Louise Farrenc (1804-75) was a French composer and virtuoso pianist. Highly-acclaimed during her lifetime, she is unquestionably deserving of our continued admiration today. You can hear the classical influence of her teacher in composition, Hummel, in many of her works. Yet like her male contemporaries, she experimented with increasingly complex harmonies and compositional structures throughout her lifetime. Robert Schumann spoke highly of her piano compositions. Today she is particularly respected for her large collection of chamber music.
It’s no secret that many women wrote music prolifically only to be under-recognised or completely forgotten.

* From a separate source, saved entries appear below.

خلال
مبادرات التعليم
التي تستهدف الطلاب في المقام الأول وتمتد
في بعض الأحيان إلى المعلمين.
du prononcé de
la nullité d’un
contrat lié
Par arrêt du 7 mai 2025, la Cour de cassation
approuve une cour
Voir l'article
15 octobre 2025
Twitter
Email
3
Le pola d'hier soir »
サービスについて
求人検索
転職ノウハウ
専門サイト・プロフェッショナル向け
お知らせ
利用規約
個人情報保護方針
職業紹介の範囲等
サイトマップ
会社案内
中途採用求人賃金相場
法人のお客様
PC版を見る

As with so many things, our musical traditions favoured the repeated performances by a handful of famous men. I am grateful for recent movement to increase diversity in programming classical music concerts. This has led to the rediscovery of many wonderful female composers. Their works are now available again in published sheet music. Increasingly record labels and streaming services such as Spotify have these great musical treasures on line.
Variations brillante sur la cavatina d’Anna Bolena de Donizetti
Variations brillante sur la cavatina d’Anna Bolena de Donizetti (Op. 15) should be the first port of call for any bel canto opera-lovers. In turns charming and virtuosic, you can decide which is more fun, to listen to or to play this set.
Variations brillante sur un theme du Colporteur de George Onslow
Variations brillante sur un theme du Colporteur de George Onslow (Op. 10) bears similarities to Mozart’s Fantasy in C Minor and Beethoven’s 32 Variations in C Minor. This work takes themes from La Colporteur (The Peddler), a forgotten opera by composer George Onslow (1784-53). Following a dramatic overture-style opening, the variations are alternately lyrical and virtuosic.
Etudes (Op. 26) range from the singable melodies of the late Classical period to fugues in the traditional Baroque style to virtuosic showpieces. All are well-crafted musically and fall nicely under the fingers. They are go-to pieces for anyone who enjoys playing Bach fugues and toccatas, Schubert Impromptus, Mendelssohn’s Songs without Words, or Beethoven Sonatas. Download the score.
Valse brillante in E-flat Major
Valse brillante in E-flat Major (Op. 48) sparkles across the keyboard with Chopinesque gaiety. In turns, it is sentimental, in others flamboyant. Download the score.
Nocturne in E-flat Major
Nocturne in E-flat Major (Op. 49) is every bit as charming as any from the famous set of Nocturnes by Chopin, and similarly shows the influence of the Irish composer John Field.